Sorry for the late reply, I don't often check my github, it's usually quite calm :)

Letting library user choose the option in some launching script, or documenting it for the end user, allows to choose the most appropriate configuration depending on the context (redefined log might be the fastest on your platform, but not on end user's platform).

Why do you want not to affect both libraries? Isn't it desirable to be able to use the fastest log implementation everywhere?

logQuick() : xxxFast() and xxxQuick() methods allow for large speed-ups by reducing validity range and accuracy a lot, these are different beasts than the regular Math-like methods.

I worry that cluttering FastMath API with multiple implementations for the same semantics could confuse the user, and not allow for easy global configuration as described above. Also, FastMath.log() is used in other FastMath methods (pow(), acosh(), etc.), and to be consistent we should also provide variants for these methods depending on which log() they would use: that would start to get complicated.

I don't think that using a property at launch time for implementation switches is such a bad design choice. It is done in HotSpot for a similar case, which is BigInteger multiplication: the "UseMultiplyToLenIntrinsic" option allows to switch between pure Java or intrinsic implementation (hand-coded assembly, about twice faster).

If you still really want to stick to redefined log(), in spite of all the above, you can still just copy-paste it into your code, it's not that big and it's a bit what open source is for ;) If your values are not pathological, you could then make it even faster, by removing the "0/infinity/NaN" checks.

jhauffa commented 4 years ago

Why do you want not to affect both libraries? Isn't it desirable to be able to use the fastest log implementation everywhere?

The case I am concerned about is the following: Consider a hypothetical scenario where a third party application "A" depends on my HMM library and some other library "LibX". Both my library and LibX depend on jafama. I have tested my library with "jafama.fastlog" set to true and false, and know that it works fine with either implementation of FastMath.log. Therefore I recommend that users of my library set jafama.fastlog=true to benefit from the faster implementation. LibX, however, requires the higher accuracy you get with jafama.fastlog=false. If the author of A follows my recommendation, this will break LibX. In the worst case, the breakage is subtle and won't be detected immediately, making it difficult to trace it back to the setting of jafama.fastlog.

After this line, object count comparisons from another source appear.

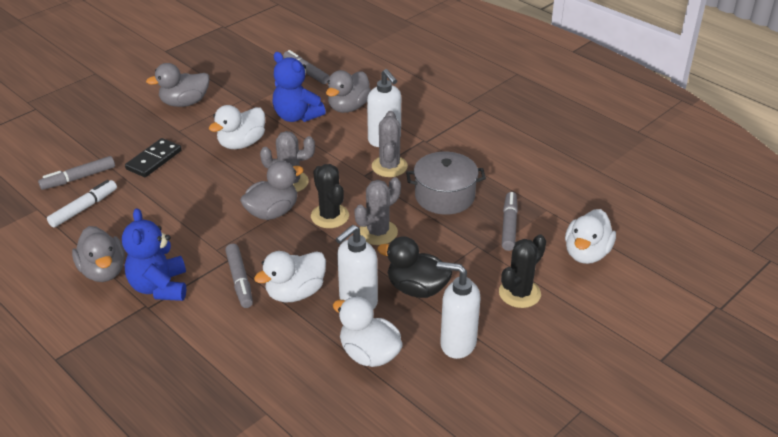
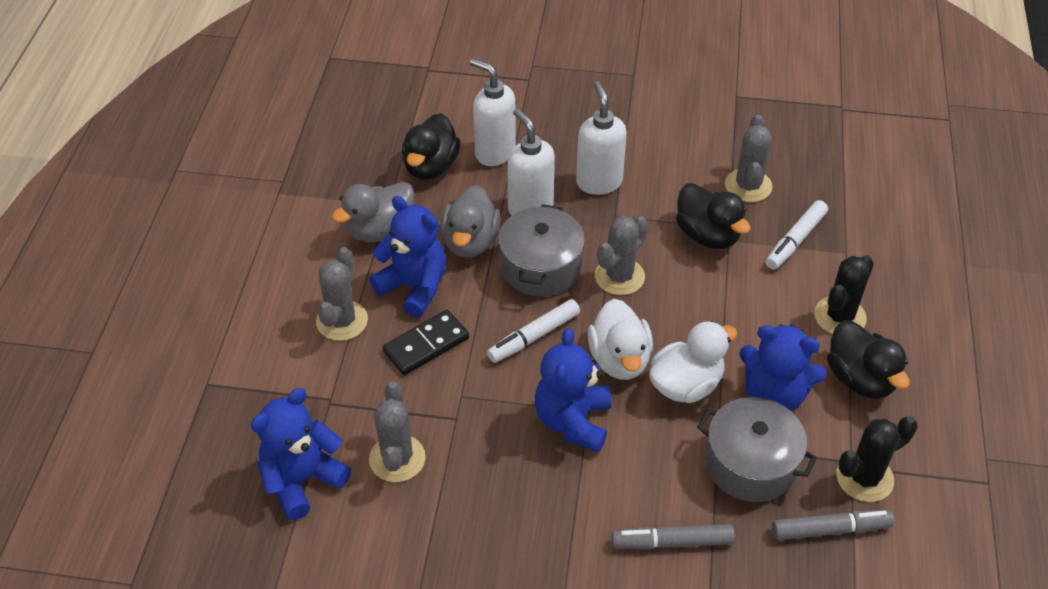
black duck: 1 -> 3
blue teddy bear: 2 -> 4
grey cactus: 3 -> 4
grey duck: 4 -> 2
grey marker: 4 -> 2
grey pot: 1 -> 2
white duck: 4 -> 2
white marker: 1 -> 2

I don't think that using a property at launch time for implementation switches is such a bad design choice. It is done in HotSpot for a similar case, which is BigInteger multiplication: the "UseMultiplyToLenIntrinsic" option allows to switch between pure Java or intrinsic implementation (hand-coded assembly, about twice faster).

For the record, I also don't think it's bad design; it's a quite clever way of letting users choose between different implementations while enabling the compiler/JVM to optimize out the indirection. I am worried about unintended side effects if the implementations are not completely functionally equivalent, though.

If you still really want to stick to redefined log(), in spite of all the above, you can still just copy-paste it into your code, it's not that big and it's a bit what open source is for ;) If your values are not pathological, you could then make it even faster, by removing the "0/infinity/NaN" checks.

This is what I am currently doing - with proper attribution, of course. Works for me, so feel free to close this issue.

jeffhain commented 4 years ago

LibX, however, requires the higher accuracy you get with jafama.fastlog=false.

Then it would be an issue with LibX relying on jafama's log, which is not required to be as accurate as Math.log(), where Math.log() accuracy is needed. If I found an algorithm that was a bit less accurate than Math.log(), but always noticeably faster, I would remove the "jafama.fastlog" switch and always use this algorithm, as done for almost all other methods (as long as "jafama.usejdk" is false).